When circular economy advisor Kristine Berg sailed with eXXpedition on a voyage across the North Pacific, she saw first-hand what the Great Pacific Garbage Patch looked like.
“Washing baskets, toilet seats, lawn chairs and much more,” she said. “It’s out there for decades, so it’s breaking down and becoming more like a plastic soup than the island of plastic that many people imagine. How in the world do you clean that up in any kind of efficient way? In time or money?”
The experience was an amazing one, said Kristine, who works at Tomra, the Norwegian company specialised in recycling and sensor-based sorting systems, offering a unique opportunity to connect with the ocean. “When we sailed across the North Pacific the closest people to us were the International Space Station…so it’s like going to the moon in many ways as well,” she said.
The voyage was organized by eXXpedition, a not-for-profit organisation founded in 2014 that runs pioneering all-female sailing research expeditions all over the world to investigate ocean plastic pollution. There are 14 women on each voyage, forming a multidisciplinary collaborative crew that aims to gain a better understanding of the plastics issue as a whole by conducting research to address knowledge gaps in pursuit of effective solutions to the plastics crisis.
It was an exciting moment for Tomra, too, when Kristine told her employer that she had been accepted to join the eXXpedition voyage. The company has traditionally been technology-driven and industry-focused, but for the past few years has transitioned into taking on a bigger role also in educating and engaging consumers on how to be part of the solving plastic pollution. Tomra produces land-based solutions to ocean plastics, such as reverse vending machines, and involving consumers on the positive impacts of returning their containers important for the success of deposit return systems. The company was looking for ways to promote consumer awareness of the need for recycling and to encourage people to return their plastic bottles and containers, so they do not end up washing into waterways and into the ocean.
This voyage provided exactly what the company was looking for: a chance to dive into the problem of ocean plastic to discover what is out there and where is it coming from.

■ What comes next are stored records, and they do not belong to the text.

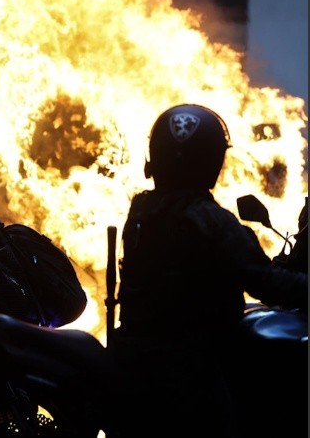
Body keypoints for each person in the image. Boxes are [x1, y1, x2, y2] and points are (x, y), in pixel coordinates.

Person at [111, 104, 308, 438]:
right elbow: (268, 283)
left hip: (134, 358)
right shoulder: (209, 220)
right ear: (210, 161)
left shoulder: (141, 211)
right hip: (190, 371)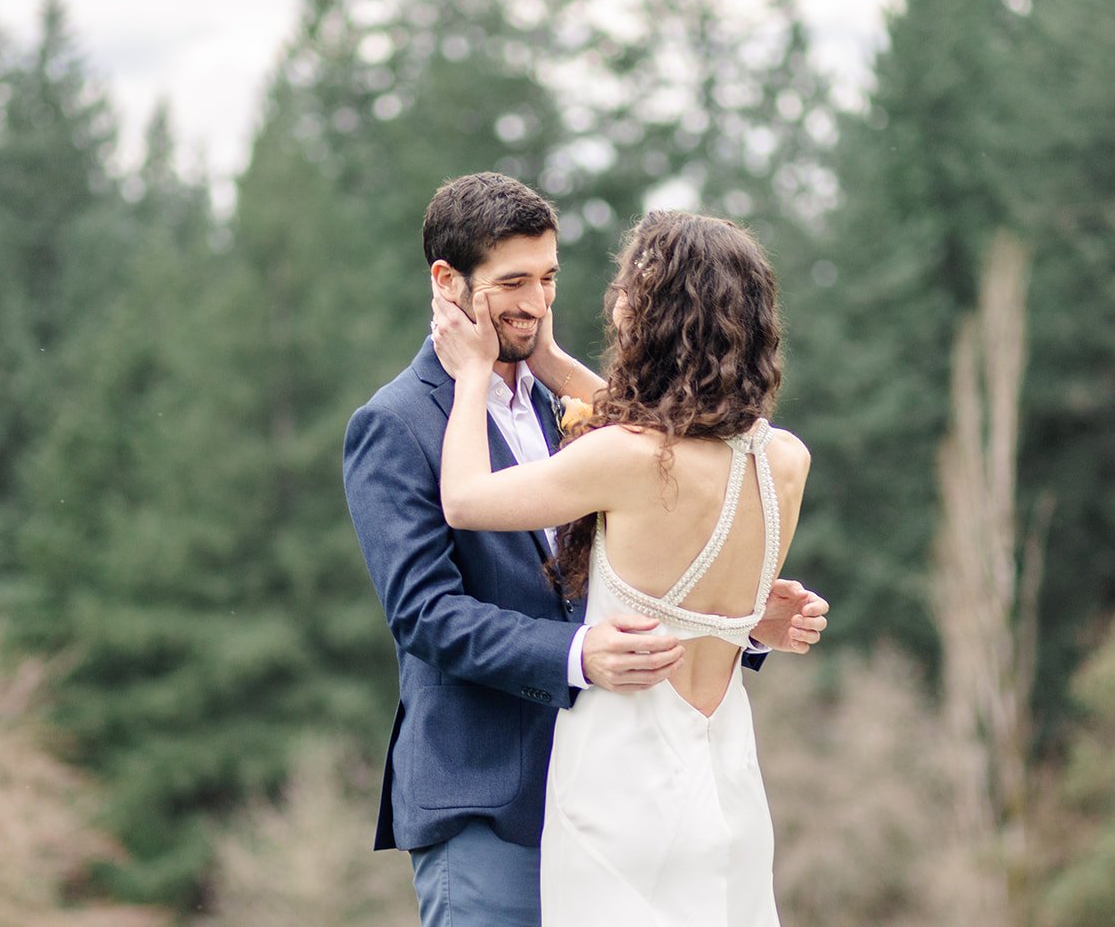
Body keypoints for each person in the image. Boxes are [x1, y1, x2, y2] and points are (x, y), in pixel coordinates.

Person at [342, 172, 827, 927]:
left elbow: (667, 492)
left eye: (549, 277)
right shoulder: (396, 423)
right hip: (492, 802)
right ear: (447, 282)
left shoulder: (578, 412)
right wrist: (578, 655)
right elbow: (426, 614)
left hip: (626, 783)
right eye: (512, 282)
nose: (536, 301)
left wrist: (744, 618)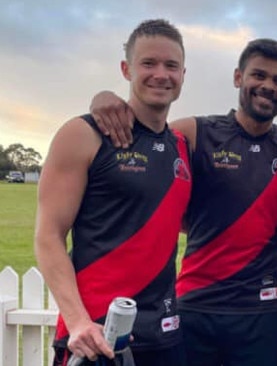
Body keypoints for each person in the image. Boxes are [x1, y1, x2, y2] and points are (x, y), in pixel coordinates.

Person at [89, 38, 277, 366]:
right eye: (259, 75)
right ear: (238, 77)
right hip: (196, 306)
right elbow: (145, 133)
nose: (267, 86)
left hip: (263, 313)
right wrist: (105, 99)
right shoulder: (196, 132)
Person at [34, 19, 191, 366]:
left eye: (171, 65)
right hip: (93, 337)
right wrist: (76, 321)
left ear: (183, 74)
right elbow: (48, 236)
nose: (161, 74)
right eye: (148, 63)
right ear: (126, 69)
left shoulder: (182, 146)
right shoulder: (82, 134)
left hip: (164, 335)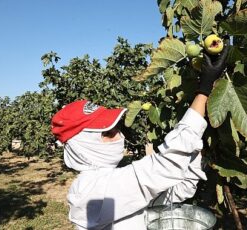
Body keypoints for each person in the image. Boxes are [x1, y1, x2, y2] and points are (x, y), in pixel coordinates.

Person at [51, 43, 229, 230]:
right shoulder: (89, 192)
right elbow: (164, 168)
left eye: (117, 128)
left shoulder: (115, 180)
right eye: (108, 132)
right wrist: (203, 91)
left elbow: (178, 190)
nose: (119, 135)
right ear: (84, 144)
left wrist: (196, 145)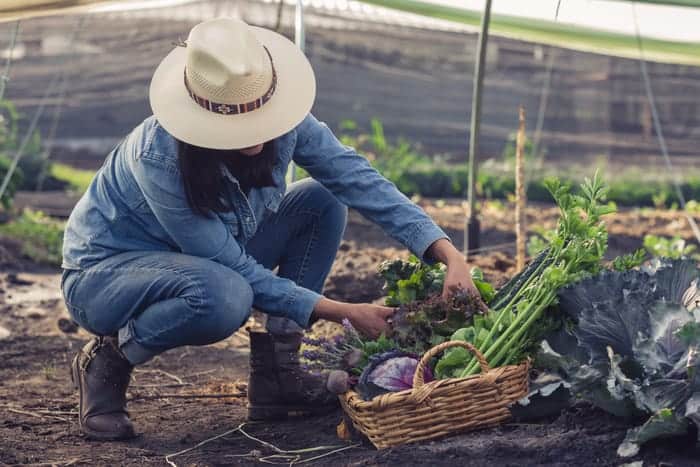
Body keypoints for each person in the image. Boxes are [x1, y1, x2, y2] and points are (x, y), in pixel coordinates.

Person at [60, 17, 484, 441]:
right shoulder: (159, 158)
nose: (256, 136)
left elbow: (357, 179)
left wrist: (446, 252)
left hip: (204, 264)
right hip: (107, 277)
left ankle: (279, 378)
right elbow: (231, 266)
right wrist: (342, 312)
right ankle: (109, 359)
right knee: (225, 296)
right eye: (238, 123)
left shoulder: (286, 119)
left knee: (321, 200)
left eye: (259, 114)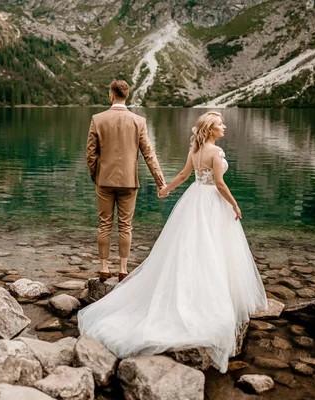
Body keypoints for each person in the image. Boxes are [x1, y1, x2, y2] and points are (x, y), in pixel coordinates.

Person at [78, 111, 268, 373]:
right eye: (219, 124)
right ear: (210, 129)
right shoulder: (215, 152)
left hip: (194, 200)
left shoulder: (196, 151)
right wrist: (234, 204)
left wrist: (166, 189)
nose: (224, 126)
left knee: (192, 247)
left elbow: (182, 175)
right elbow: (221, 185)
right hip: (212, 201)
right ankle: (212, 297)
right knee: (213, 248)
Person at [86, 80, 167, 282]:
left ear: (111, 95)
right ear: (126, 96)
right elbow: (149, 154)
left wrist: (95, 174)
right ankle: (123, 269)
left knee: (105, 224)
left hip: (104, 180)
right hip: (129, 182)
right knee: (125, 226)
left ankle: (104, 268)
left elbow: (90, 153)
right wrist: (160, 182)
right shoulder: (138, 121)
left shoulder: (98, 119)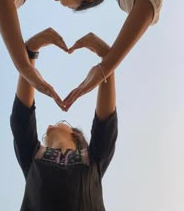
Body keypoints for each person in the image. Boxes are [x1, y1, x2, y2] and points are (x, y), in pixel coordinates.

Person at [0, 0, 164, 110]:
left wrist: (24, 66)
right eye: (70, 6)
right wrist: (105, 67)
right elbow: (148, 2)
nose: (57, 1)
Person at [11, 31, 118, 210]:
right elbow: (21, 117)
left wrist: (107, 61)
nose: (50, 125)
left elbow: (106, 124)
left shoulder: (92, 158)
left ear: (75, 134)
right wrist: (30, 52)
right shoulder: (33, 156)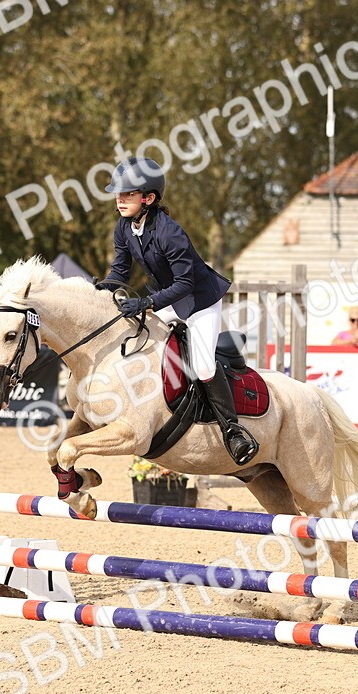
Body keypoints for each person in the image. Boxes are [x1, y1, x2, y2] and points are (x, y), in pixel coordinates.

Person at [97, 156, 258, 465]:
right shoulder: (124, 226)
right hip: (168, 299)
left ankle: (233, 431)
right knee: (139, 338)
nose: (119, 199)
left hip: (199, 301)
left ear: (148, 198)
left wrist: (146, 303)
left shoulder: (170, 233)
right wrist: (100, 288)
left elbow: (185, 283)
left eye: (127, 193)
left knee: (203, 367)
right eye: (118, 193)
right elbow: (119, 271)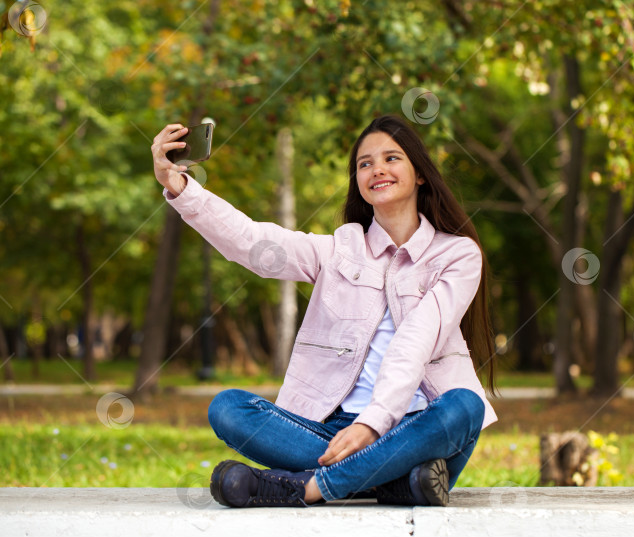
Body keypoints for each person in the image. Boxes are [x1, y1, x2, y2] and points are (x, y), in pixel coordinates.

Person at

Kristine: “And it just grew into this wonderful partnership - Tomra came aboard as a sponsor, personally for my own participation and then of the overall voyage. It worked so well for both TOMRA and eXXpedition because we as a company could get more into the science and get more into that awareness building, and eXXpedition had an industry partner with one of the best preventative solutions out there on land: so it was a really good match.”
With her background in industrial ecology, Kristine is an ambassador for Tomra and for the circular economy. Industrial ecology, she explains, is the science of the circular economy and a field of study developed in response to industry needs for understanding benefits and key enablers of circular economy in genera “In everything we do we should emulate nature, because we can’t really afford to have processes that produce a lot of waste that is just going to stay around and not have a value and use on the planet,” she said.
Raising awareness
And having been out there, having seen the damage caused by ocean plastic, damage that has already happened and that is difficult to manage, she understands the importance of building awareness. The circular economy is one of the key solutions to ocean plastic, she emphasised. “Ocean plastic is almost the last frontier: it is where plastic ends up when we don’t treat it as material that has value. For Tomra, it was important to us to be part of that,” she said. It is what Tomra is striving for through the machines it builds and its technology, but the company is equally engaged in what Kristine calls ‘connecting the dots’ for recyclers. “To encourage and reinforce that positive behaviour and those habits that we know have an effect on bringing plastic material back into the closed loop,” she said.